The Releases contain various formats for installation:

  • An executable fat jar (build with the shadowJar plugin). Put the jar wherever you like and call it like:

    ❯ java -jar path/to/xls2json-1.0.0-all.jar --help
  • An installable distribution as .zip / .tar.gz. Extract it, put it wherever you like and update your PATH, e.g.:

    ❯ tar xf xls2json-1.0.0.tar
    ❯ mv xls2json-1.0.0 "$HOME/.local/share"export PATH="$PATH:$HOME/.local/share/xls2json-1.0.0/bin"
    ❯ xls2json --help
  • Native executable build with native-image from GraalVM using the native-image plugin from mike_neck. Put the executable for your operating system into your path and call it like: xls2json --help.

    No JAVA installation needed.

Another Excel Reader?

There are already some great Excel readers out there, but most do not satisfy my requirements:

  • commandline program with (in the best case) no external dependencies
  • XLS (2003 and earlier) and XLSX (2007 and later) support
  • evaluate formulas within the spreadsheet
  • keep type information from Excel
  • open source
  • (fast and multi-platform)

The existing programs / libraries I found and why I think they do not satisfy my needs:

  • pyexcel-cli: can do much more in and output formats, but lacks formula evaluation. Same for the corresponding pyexcel library.
  • unoconv and libreoffice: can do much more in and output formats, can do formula evaluation, but requires a LibreOffice installation.
  • ssconvert: requires a gnumeric installation, I am not sure about the capabilities.
  • Spreadsheet::XLSX: no cli afaik, xlsx only. Also perl is not a language I am eager to learn.
  • PhpSpreadsheet: no cli afaik, but from the docs looks as if you can evaluate formulas. But again, PHP is not a language I am eager to learn.

I am already using Apache POI for quite some time and found it quite complete for my needs. We still have the Java VM dependency, but with GraalVM native-image we can build self-contained executables 🎉.

Standing on the shoulders of giants

  • Apache POI: the Java API for Microsoft Documents
  • Picocli: a mighty tiny command line interface
  • jackson: Jackson has been known as "the Java JSON library" or "the best JSON parser for Java". Or simply as "JSON for Java".
  • Gradle Build Tool
  • kotlin: A modern programming language that makes developers happier.
  • GraalVM native-image: ahead-of-time compile Java code to a standalone executable

Some linkes I found invaluable for this project:

Building and Development

Prerequisits:

  • Make sure you have a Java (11+) SDK in your path.
  • If you want to build the native binary, use the GraalVM as your Java SDK and install native-image: gu install native-image

Building:

❯ git clone https://github.com/tammoippen/xls2json.git
❯ cd xls2json
# build all java related targets
# => build/distributions/xls2json-{version}.[tar|zip]
❯ ./gradlew build
# build the native executable for your system
# => build/executable/xls2json
❯ ./gradlew nativeImage
# build the fat jar only (already in build)
# => build/libs/xls2json-{version}-all.jar
❯ ./gradlew shadowJar
# tests and run
❯ ./gradlew test
❯ ./gradlew run --args="--help"

Issues with the native-image executables

Apache POI uses many resources and reflections when working with the excel files and the native-image executable needs to be configured during building to include those resources and reflections.

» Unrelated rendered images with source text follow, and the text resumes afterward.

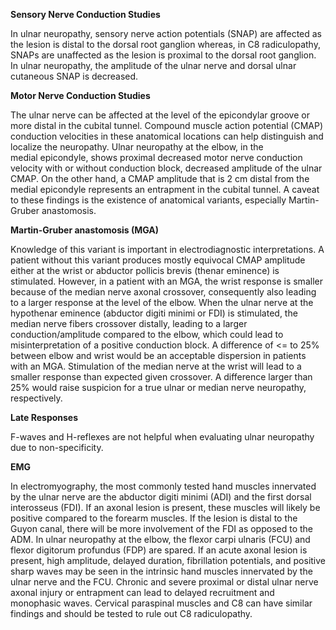 **Sensory Nerve Conduction Studies**

In ulnar neuropathy, sensory nerve action potentials (SNAP) are affected as the lesion is distal to the dorsal root ganglion whereas, in C8 radiculopathy, SNAPs are unaffected as the lesion is proximal to the dorsal root ganglion. In ulnar neuropathy, the amplitude of the ulnar nerve and dorsal ulnar cutaneous SNAP is decreased.

**Motor Nerve Conduction Studies**

The ulnar nerve can be affected at the level of the epicondylar groove or more distal in the cubital tunnel. Compound muscle action potential (CMAP) conduction velocities in these anatomical locations can help distinguish and localize the neuropathy. Ulnar neuropathy at the elbow, in the medial epicondyle, shows proximal decreased motor nerve conduction velocity with or without conduction block, decreased amplitude of the ulnar CMAP. On the other hand, a CMAP amplitude that is 2 cm distal from the medial epicondyle represents an entrapment in the cubital tunnel. A caveat to these findings is the existence of anatomical variants, especially Martin-Gruber anastomosis.

**Martin-Gruber anastomosis (MGA)**

Knowledge of this variant is important in electrodiagnostic interpretations. A patient without this variant produces mostly equivocal CMAP amplitude either at the wrist or abductor pollicis brevis (thenar eminence) is stimulated. However, in a patient with an MGA, the wrist response is smaller because of the median nerve axonal crossover, consequently also leading to a larger response at the level of the elbow. When the ulnar nerve at the hypothenar eminence (abductor digiti minimi or FDI) is stimulated, the median nerve fibers crossover distally, leading to a larger conduction/amplitude compared to the elbow, which could lead to misinterpretation of a positive conduction block. A difference of <= to 25% between elbow and wrist would be an acceptable dispersion in patients with an MGA. Stimulation of the median nerve at the wrist will lead to a smaller response than expected given crossover. A difference larger than 25% would raise suspicion for a true ulnar or median nerve neuropathy, respectively.

**Late Responses**

F-waves and H-reflexes are not helpful when evaluating ulnar neuropathy due to non-specificity.

**EMG**

In electromyography, the most commonly tested hand muscles innervated by the ulnar nerve are the abductor digiti minimi (ADI) and the first dorsal interosseus (FDI). If an axonal lesion is present, these muscles will likely be positive compared to the forearm muscles. If the lesion is distal to the Guyon canal, there will be more involvement of the FDI as opposed to the ADM. In ulnar neuropathy at the elbow, the flexor carpi ulnaris (FCU) and flexor digitorum profundus (FDP) are spared. If an acute axonal lesion is present, high amplitude, delayed duration, fibrillation potentials, and positive sharp waves may be seen in the intrinsic hand muscles innervated by the ulnar nerve and the FCU. Chronic and severe proximal or distal ulnar nerve axonal injury or entrapment can lead to delayed recruitment and monophasic waves. Cervical paraspinal muscles and C8 can have similar findings and should be tested to rule out C8 radiculopathy.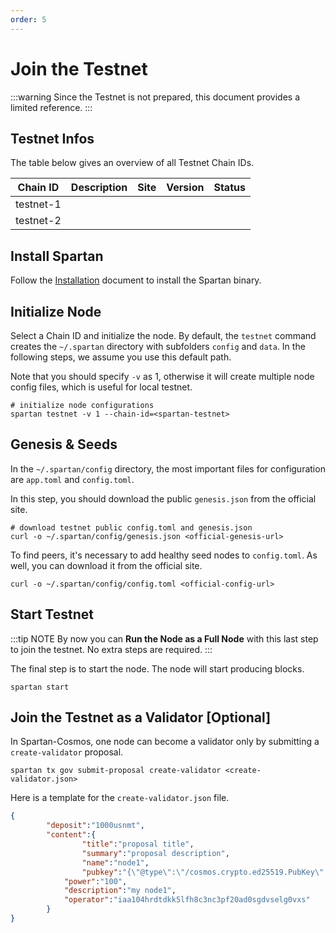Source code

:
 ```yaml
---
order: 5
---
```


# Join the Testnet

:::warning
Since the Testnet is not prepared, this document provides a limited reference.
:::

## Testnet Infos

The table below gives an overview of all Testnet Chain IDs.

| Chain ID      | Description | Site | Version | Status |
| ------------- | ----------- | ---- | ------- | ------ |
| testnet-1 |             |      |         |        |
| testnet-2 |             |      |         |        |

## Install Spartan

Follow the [Installation](installation.md) document to install the Spartan binary.

## Initialize Node

Select a Chain ID and initialize the node. By default, the `testnet` command creates the `~/.spartan` directory with subfolders `config` and `data`. In the following steps, we assume you use this default path.

Note that you should specify `-v` as 1, otherwise it will create multiple node config files, which is useful for local testnet.

```shell
# initialize node configurations
spartan testnet -v 1 --chain-id=<spartan-testnet>
```

## Genesis & Seeds

In the `~/.spartan/config` directory, the most important files for configuration are `app.toml` and `config.toml`.

In this step, you should download the public `genesis.json` from the official site.

```shell
# download testnet public config.toml and genesis.json
curl -o ~/.spartan/config/genesis.json <official-genesis-url>
```

To find peers, it's necessary to add healthy seed nodes to `config.toml`. As well, you can download it from the official site.

```shell
curl -o ~/.spartan/config/config.toml <official-config-url>
```

## Start Testnet

:::tip NOTE
By now you can **Run the Node as a Full Node** with this last step to join the testnet. No extra steps are required. 
:::

The final step is to start the node. The node will start producing blocks.

```shell
spartan start
```

## Join the Testnet as a Validator [Optional]

In Spartan-Cosmos, one node can become a validator only by submitting a `create-validator` proposal. 

```shell
spartan tx gov submit-proposal create-validator <create-validator.json>
```

Here is a template for the  `create-validator.json` file.

```json
{
        "deposit":"1000usnmt",
        "content":{
                "title":"proposal title",
                "summary":"proposal description",
                "name":"node1",
                "pubkey":"{\"@type\":\"/cosmos.crypto.ed25519.PubKey\",\"key\":\"FU1a1Yhu+eE0XlZWSwywZur2uItmtpYZGs8TpMK4im0=\"}",
            "power":"100",
            "description":"my node1",
            "operator":"iaa104hrdtdkk5lfh8c3nc3pf20ad0sgdvselg0vxs"
        }
}

```
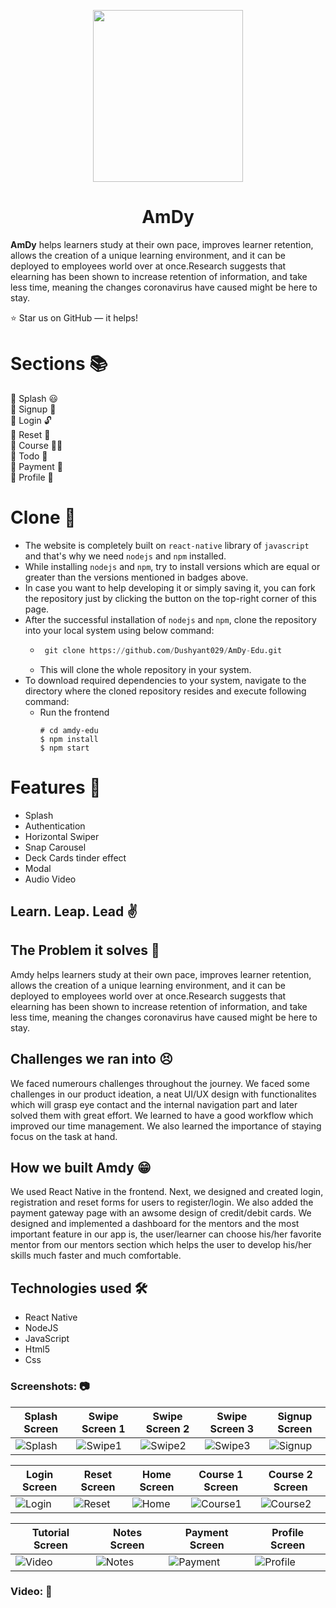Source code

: <p align="center">
    <img src="https://user-images.githubusercontent.com/55031190/133921162-8d1e45de-5463-451e-a3cc-e1a100401a51.png" width="240" height="275">
</p>
<h1 align="center">AmDy</h1>

**AmDy** helps learners study at their own pace, improves learner retention, allows the creation of a unique learning environment, and it can be deployed to employees world over at once.Research suggests that elearning has been shown to increase retention of information, and take less time, meaning the changes coronavirus have caused might be here to stay.

 

⭐ Star us on GitHub — it helps!


# Sections 📚

🏹 Splash 😃\
🏹 Signup 🔐\
🏹 Login 🔓\
🏹 Reset 🔐\
🏹 Course 👨‍🎓\
🏹 Todo 📝\
🏹 Payment 💸\
🏹 Profile 👤

# Clone 📑

- The website is completely built on `react-native` library of `javascript` and that's why we need `nodejs` and `npm` installed.
- While installing `nodejs` and `npm`, try to install versions which are equal or greater than the versions mentioned in badges above.
- In case you want to help developing it or simply saving it, you can fork the repository just by clicking the button on the top-right corner of this page.
- After the successful installation of `nodejs` and `npm`, clone the repository into your local system using below command:
  - ```python
     git clone https://github.com/Dushyant029/AmDy-Edu.git
    ```
  - This will clone the whole repository in your system.
- To download required dependencies to your system, navigate to the directory where the cloned repository resides and execute following command:
  - Run the frontend
     ```
     # cd amdy-edu
     $ npm install
     $ npm start
     ```

# Features 🔌

- Splash
- Authentication
- Horizontal Swiper
- Snap Carousel
- Deck Cards tinder effect
- Modal
- Audio Video 



## Learn. Leap. Lead ✌

## The Problem it solves 🤔
Amdy helps learners study at their own pace, improves learner retention, allows the creation of a unique learning environment, and it can be deployed to employees world over at once.Research suggests that elearning has been shown to increase retention of information, and take less time, meaning the changes coronavirus have caused might be here to stay.

## Challenges we ran into 😣
We faced numerours challenges throughout the journey. We faced some challenges in our product ideation, a neat UI/UX design with functionalites which will grasp eye contact and the internal navigation part and later solved them with great effort. We learned to have a good workflow which improved our time management. We also learned the importance of staying focus on the task at hand.

## How we built Amdy 😁
We used React Native in the frontend. Next, we designed and created login, registration and reset forms for users to register/login. We also added the payment gateway page with an awsome design of credit/debit cards. We designed and implemented a dashboard for the mentors and the most important feature in our app is, the user/learner can choose his/her favorite mentor from our mentors section which helps the user to develop his/her skills much faster and much comfortable.

## Technologies used 🛠️

- React Native
- NodeJS
- JavaScript
- Html5
- Css
    
### Screenshots: 📷

| Splash Screen | Swipe Screen 1 | Swipe Screen 2 | Swipe Screen 3 | Signup Screen |
| --- | --- | --- | --- | --- |
| ![Splash](https://user-images.githubusercontent.com/55031190/133919742-8288c4d3-5327-445b-8a0e-de82968f640e.png) | ![Swipe1](https://user-images.githubusercontent.com/55031190/133919737-5ceaeb39-a38d-49ce-84ad-a9d1ce6cd2b7.png) | ![Swipe2](https://user-images.githubusercontent.com/55031190/133919739-3f5ee923-e705-4830-9a20-d2fbe5ade7df.png) | ![Swipe3](https://user-images.githubusercontent.com/55031190/133919740-9847d80e-b0a2-418d-8598-fe444934dcfe.png) | ![Signup](https://user-images.githubusercontent.com/55031190/133919741-fc35019d-1e66-41be-8ee1-2aca8f70e1ab.png) |

| Login Screen | Reset Screen | Home Screen | Course 1 Screen | Course 2 Screen | 
| --- | --- | --- | --- | --- |
| ![Login](https://user-images.githubusercontent.com/55031190/133919928-41d48eb4-da1a-430a-8603-6e0a17161fc3.png) | ![Reset](https://user-images.githubusercontent.com/55031190/133919930-50b8f60a-1e1a-4a9c-90b6-9fa6eafbd996.png) |![Home](https://user-images.githubusercontent.com/55031190/133919931-e17525f2-e443-4afd-a433-9525ac3c88ee.png)  | ![Course1](https://user-images.githubusercontent.com/55031190/133919933-464ef25c-ca0a-4641-99f8-9eb0b0716750.png) | ![Course2](https://user-images.githubusercontent.com/55031190/133919917-b4b04bb2-a87d-4336-9b41-237c071a4d21.png) |

| Tutorial Screen | Notes Screen | Payment Screen | Profile Screen |
| --- | --- | --- | --- |
| ![Video](https://user-images.githubusercontent.com/55031190/133920285-c3722df2-eec7-488d-8689-0a7bacf35ddf.png) | ![Notes](https://user-images.githubusercontent.com/55031190/133920286-6f396288-8e32-41b5-84ae-453813d86206.png) | ![Payment](https://user-images.githubusercontent.com/55031190/133920287-f5a74525-7f13-4d62-a1da-dca1e3ceb1d9.png) | ![Profile](https://user-images.githubusercontent.com/55031190/133920288-6bb72e6a-6ab7-46f5-915e-adc98261def9.png) |

### Video: 🎥

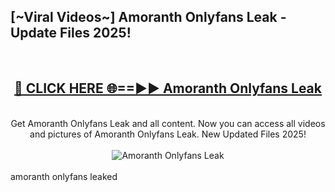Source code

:<h2>[~Viral Videos~] Amoranth Onlyfans Leak - Update Files 2025!</h2>
<br>
<div align="center">
<h2><a href="https://betterlinks.top/A2PfLJ" rel="nofollow">🔴 CLICK HERE 🌐==►► Amoranth Onlyfans Leak</a></h2>
<br>
Get Amoranth Onlyfans Leak and all content. Now you can access all videos and pictures of Amoranth Onlyfans Leak. New Updated Files 2025!
<br>
<br>
<a href="https://betterlinks.top/A2PfLJ" rel="nofollow" data-target="animated-image.originalLink"><img src="https://i.ibb.co.com/WyWwxjT/player-gif2.gif" alt="Amoranth Onlyfans Leak" style="max-width: 100%; display: inline-block;" data-target="animated-image.originalImage"></a>
</div>
<br>
amoranth onlyfans leaked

When issues arise reading an Excel file, please try to use the fat-jar or the installable distribution and run the Excel file with that. If it works, please open an issue with the failing Excel file (or a minimal reproducing Excel file). I will generate the configuration then. If it still does not work, please again open an issue including the Excel file, stack trace, xls2json and java version.

If you want to generate the configuration, consider running:

❯ ./gradlew shadowJar
❯ $(JAVA_HOME)/bin/java -agentlib:native-image-agent=config-merge-dir=native-image-config \
    -jar build/libs/xls2json-1.0.0-all.jar \
    the-problematic-excel-file.xls(x)